EXERCISE: Exactly transcribe the line that holds "M 1711,182 L 1779,569 L 2022,757" and every remaining line of the records, up to and including the final one, with nothing else.

[RECORDED DATA Boundary: Start]

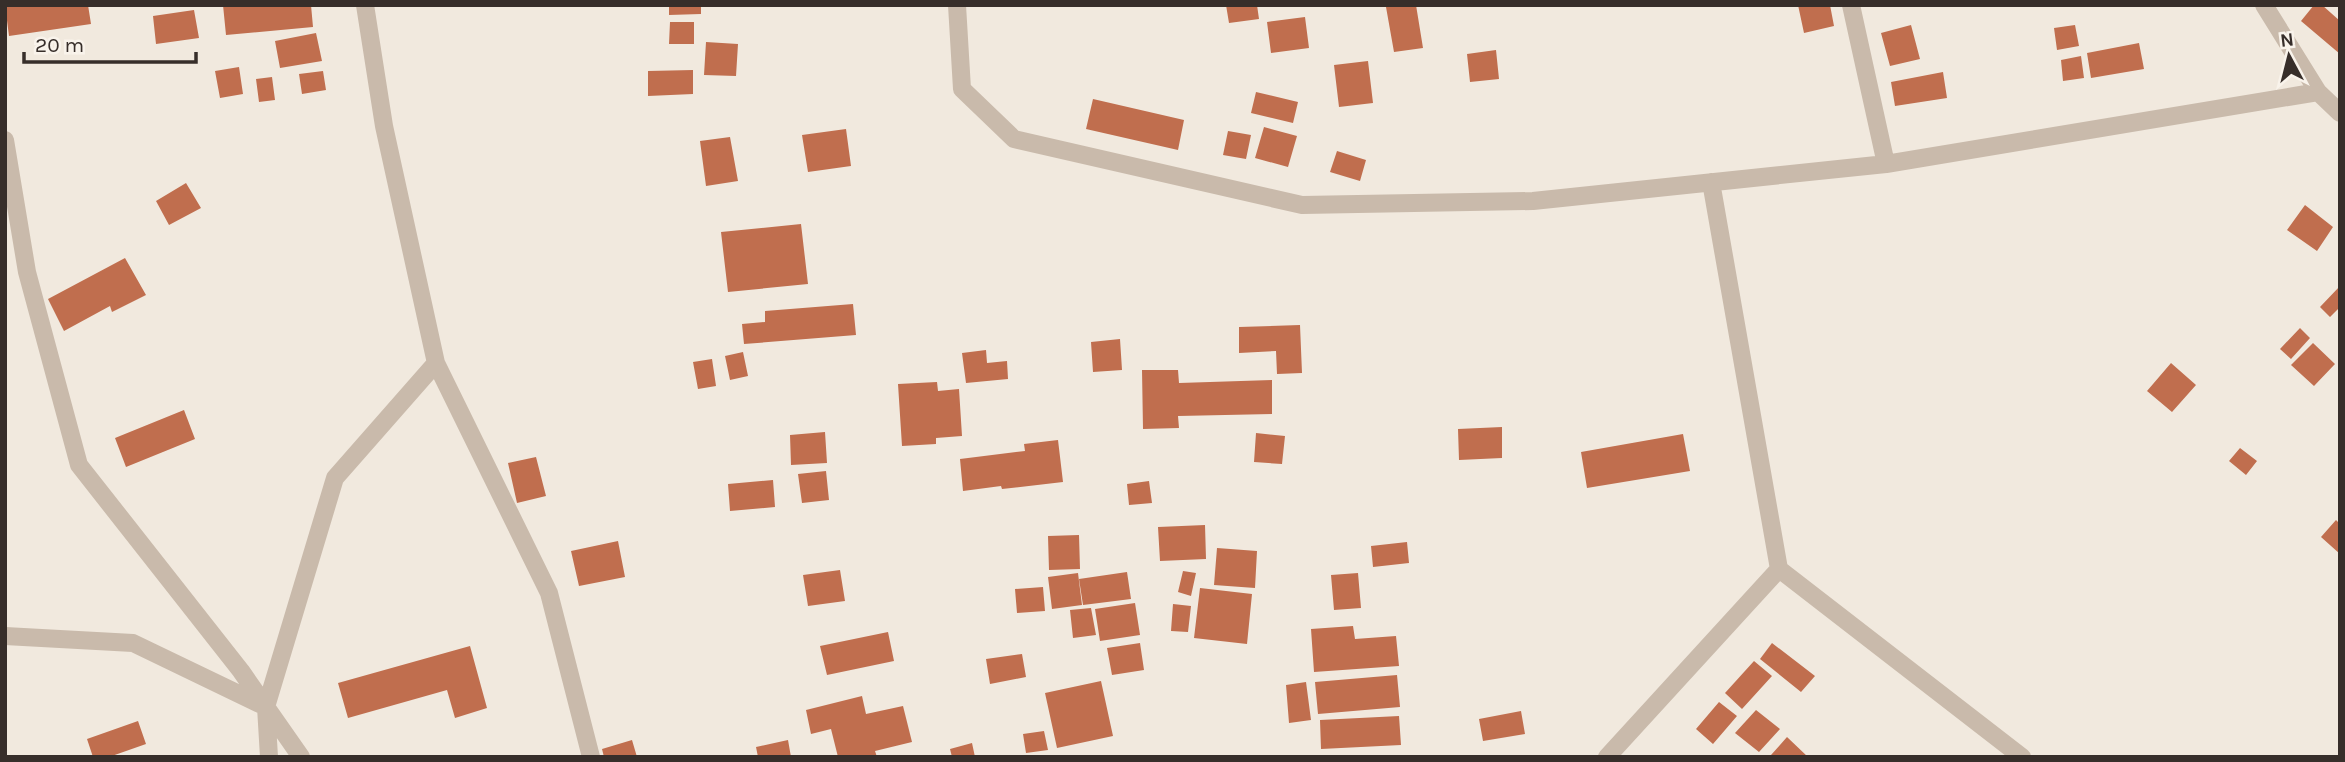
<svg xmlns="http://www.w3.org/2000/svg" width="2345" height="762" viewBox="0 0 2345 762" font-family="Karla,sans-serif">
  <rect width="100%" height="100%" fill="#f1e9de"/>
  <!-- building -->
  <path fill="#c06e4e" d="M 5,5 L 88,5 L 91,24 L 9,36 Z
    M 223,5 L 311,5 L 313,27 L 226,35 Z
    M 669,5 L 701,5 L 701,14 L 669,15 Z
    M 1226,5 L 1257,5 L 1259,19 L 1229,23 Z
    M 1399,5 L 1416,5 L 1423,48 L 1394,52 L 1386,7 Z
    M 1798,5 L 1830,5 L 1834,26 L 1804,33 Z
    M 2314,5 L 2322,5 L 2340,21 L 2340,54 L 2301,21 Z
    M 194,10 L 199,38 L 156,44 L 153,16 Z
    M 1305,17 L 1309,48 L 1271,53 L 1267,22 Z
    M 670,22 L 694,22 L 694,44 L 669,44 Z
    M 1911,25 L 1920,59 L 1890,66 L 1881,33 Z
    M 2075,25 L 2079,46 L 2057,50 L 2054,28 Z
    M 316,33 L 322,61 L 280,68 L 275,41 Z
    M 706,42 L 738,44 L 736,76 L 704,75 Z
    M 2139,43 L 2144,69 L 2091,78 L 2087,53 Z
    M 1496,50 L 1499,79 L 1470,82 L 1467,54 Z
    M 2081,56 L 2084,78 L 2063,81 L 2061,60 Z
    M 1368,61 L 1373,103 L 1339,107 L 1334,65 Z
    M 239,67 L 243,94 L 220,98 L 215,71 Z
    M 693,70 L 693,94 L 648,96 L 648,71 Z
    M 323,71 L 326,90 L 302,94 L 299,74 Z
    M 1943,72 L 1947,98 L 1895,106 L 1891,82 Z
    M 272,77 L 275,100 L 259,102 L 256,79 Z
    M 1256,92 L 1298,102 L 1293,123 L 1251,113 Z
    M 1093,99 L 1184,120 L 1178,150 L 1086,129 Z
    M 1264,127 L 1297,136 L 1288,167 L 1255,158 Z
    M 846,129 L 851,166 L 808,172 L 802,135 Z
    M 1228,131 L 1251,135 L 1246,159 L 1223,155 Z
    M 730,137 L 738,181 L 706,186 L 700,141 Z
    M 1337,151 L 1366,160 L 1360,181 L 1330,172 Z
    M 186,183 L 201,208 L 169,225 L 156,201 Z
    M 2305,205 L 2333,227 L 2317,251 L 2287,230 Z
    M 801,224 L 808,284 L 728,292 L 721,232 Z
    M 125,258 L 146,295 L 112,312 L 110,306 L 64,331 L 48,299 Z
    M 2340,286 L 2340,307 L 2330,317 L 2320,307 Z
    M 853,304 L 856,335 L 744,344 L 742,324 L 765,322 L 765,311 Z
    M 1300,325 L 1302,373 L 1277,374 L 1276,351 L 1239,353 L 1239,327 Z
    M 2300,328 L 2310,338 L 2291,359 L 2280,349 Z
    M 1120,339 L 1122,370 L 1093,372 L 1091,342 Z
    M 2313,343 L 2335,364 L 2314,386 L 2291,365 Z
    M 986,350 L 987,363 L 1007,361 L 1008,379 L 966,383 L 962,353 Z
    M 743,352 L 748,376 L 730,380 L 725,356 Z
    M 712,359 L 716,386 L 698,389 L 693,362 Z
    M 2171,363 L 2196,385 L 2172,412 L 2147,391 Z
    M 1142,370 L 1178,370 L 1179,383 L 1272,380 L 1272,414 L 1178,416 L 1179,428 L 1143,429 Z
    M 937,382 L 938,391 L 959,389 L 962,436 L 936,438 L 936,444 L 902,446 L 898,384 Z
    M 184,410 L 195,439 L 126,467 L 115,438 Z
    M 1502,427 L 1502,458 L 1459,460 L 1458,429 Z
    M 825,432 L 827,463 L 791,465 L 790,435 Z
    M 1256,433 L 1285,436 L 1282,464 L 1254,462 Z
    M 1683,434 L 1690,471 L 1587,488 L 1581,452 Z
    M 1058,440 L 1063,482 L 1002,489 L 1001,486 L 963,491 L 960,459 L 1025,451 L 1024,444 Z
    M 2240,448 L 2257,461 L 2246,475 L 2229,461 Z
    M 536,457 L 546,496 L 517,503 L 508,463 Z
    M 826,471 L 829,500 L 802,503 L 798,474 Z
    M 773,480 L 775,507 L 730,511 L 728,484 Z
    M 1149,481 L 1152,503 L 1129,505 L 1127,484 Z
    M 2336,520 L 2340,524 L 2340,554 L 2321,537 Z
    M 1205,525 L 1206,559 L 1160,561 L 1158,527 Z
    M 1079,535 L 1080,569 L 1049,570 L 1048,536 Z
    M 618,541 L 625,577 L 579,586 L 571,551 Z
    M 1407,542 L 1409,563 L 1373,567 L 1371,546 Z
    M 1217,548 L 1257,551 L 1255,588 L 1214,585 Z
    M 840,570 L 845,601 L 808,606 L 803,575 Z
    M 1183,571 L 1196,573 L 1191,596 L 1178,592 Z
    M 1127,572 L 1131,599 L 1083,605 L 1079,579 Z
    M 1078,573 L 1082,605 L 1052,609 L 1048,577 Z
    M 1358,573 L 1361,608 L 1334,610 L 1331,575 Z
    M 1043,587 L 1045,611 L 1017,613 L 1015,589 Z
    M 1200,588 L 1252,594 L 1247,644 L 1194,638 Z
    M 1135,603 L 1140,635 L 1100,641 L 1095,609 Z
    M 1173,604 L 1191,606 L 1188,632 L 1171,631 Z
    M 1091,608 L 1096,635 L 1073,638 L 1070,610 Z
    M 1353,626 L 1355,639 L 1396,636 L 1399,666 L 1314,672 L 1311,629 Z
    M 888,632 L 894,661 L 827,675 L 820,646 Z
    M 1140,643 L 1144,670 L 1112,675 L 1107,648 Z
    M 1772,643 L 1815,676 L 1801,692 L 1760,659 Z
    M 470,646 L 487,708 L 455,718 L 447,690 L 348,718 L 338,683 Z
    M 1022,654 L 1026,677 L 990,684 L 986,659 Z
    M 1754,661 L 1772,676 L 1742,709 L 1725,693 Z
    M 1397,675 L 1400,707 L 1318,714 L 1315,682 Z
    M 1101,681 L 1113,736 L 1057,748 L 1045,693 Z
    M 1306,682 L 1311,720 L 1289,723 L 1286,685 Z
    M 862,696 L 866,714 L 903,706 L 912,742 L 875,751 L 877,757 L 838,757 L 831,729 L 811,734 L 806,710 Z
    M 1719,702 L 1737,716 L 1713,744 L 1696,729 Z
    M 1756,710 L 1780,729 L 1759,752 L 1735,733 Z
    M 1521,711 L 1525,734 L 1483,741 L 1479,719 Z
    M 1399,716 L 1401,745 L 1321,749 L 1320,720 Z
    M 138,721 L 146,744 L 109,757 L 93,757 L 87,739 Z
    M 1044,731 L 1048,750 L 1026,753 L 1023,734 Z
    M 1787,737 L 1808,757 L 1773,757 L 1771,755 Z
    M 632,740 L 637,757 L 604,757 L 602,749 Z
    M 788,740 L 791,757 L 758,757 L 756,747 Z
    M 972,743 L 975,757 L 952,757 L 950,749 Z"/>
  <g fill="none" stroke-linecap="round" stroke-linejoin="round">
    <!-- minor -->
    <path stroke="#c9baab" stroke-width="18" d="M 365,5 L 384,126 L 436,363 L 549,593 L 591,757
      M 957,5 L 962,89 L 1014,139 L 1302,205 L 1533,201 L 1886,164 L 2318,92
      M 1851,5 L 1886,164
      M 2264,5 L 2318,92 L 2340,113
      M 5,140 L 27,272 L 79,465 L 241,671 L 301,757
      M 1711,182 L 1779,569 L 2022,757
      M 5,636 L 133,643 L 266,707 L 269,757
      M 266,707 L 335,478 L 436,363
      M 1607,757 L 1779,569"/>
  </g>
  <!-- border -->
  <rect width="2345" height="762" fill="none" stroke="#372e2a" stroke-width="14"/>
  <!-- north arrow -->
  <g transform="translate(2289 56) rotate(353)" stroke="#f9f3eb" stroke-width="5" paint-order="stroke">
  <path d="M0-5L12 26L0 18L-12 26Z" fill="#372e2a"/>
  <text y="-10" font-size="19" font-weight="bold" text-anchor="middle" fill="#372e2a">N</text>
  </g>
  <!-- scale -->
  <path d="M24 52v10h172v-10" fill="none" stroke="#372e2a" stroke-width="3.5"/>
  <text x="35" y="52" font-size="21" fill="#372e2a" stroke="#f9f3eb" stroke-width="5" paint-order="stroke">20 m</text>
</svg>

[RECORDED DATA Boundary: End]

EXERCISE OUTPUT:
      M 1711,182 L 1779,569 L 2022,757
      M 5,636 L 133,643 L 266,707 L 269,757
      M 266,707 L 335,478 L 436,363
      M 1607,757 L 1779,569"/>
  </g>
  <!-- border -->
  <rect width="2345" height="762" fill="none" stroke="#372e2a" stroke-width="14"/>
  <!-- north arrow -->
  <g transform="translate(2289 56) rotate(353)" stroke="#f9f3eb" stroke-width="5" paint-order="stroke">
  <path d="M0-5L12 26L0 18L-12 26Z" fill="#372e2a"/>
  <text y="-10" font-size="19" font-weight="bold" text-anchor="middle" fill="#372e2a">N</text>
  </g>
  <!-- scale -->
  <path d="M24 52v10h172v-10" fill="none" stroke="#372e2a" stroke-width="3.5"/>
  <text x="35" y="52" font-size="21" fill="#372e2a" stroke="#f9f3eb" stroke-width="5" paint-order="stroke">20 m</text>
</svg>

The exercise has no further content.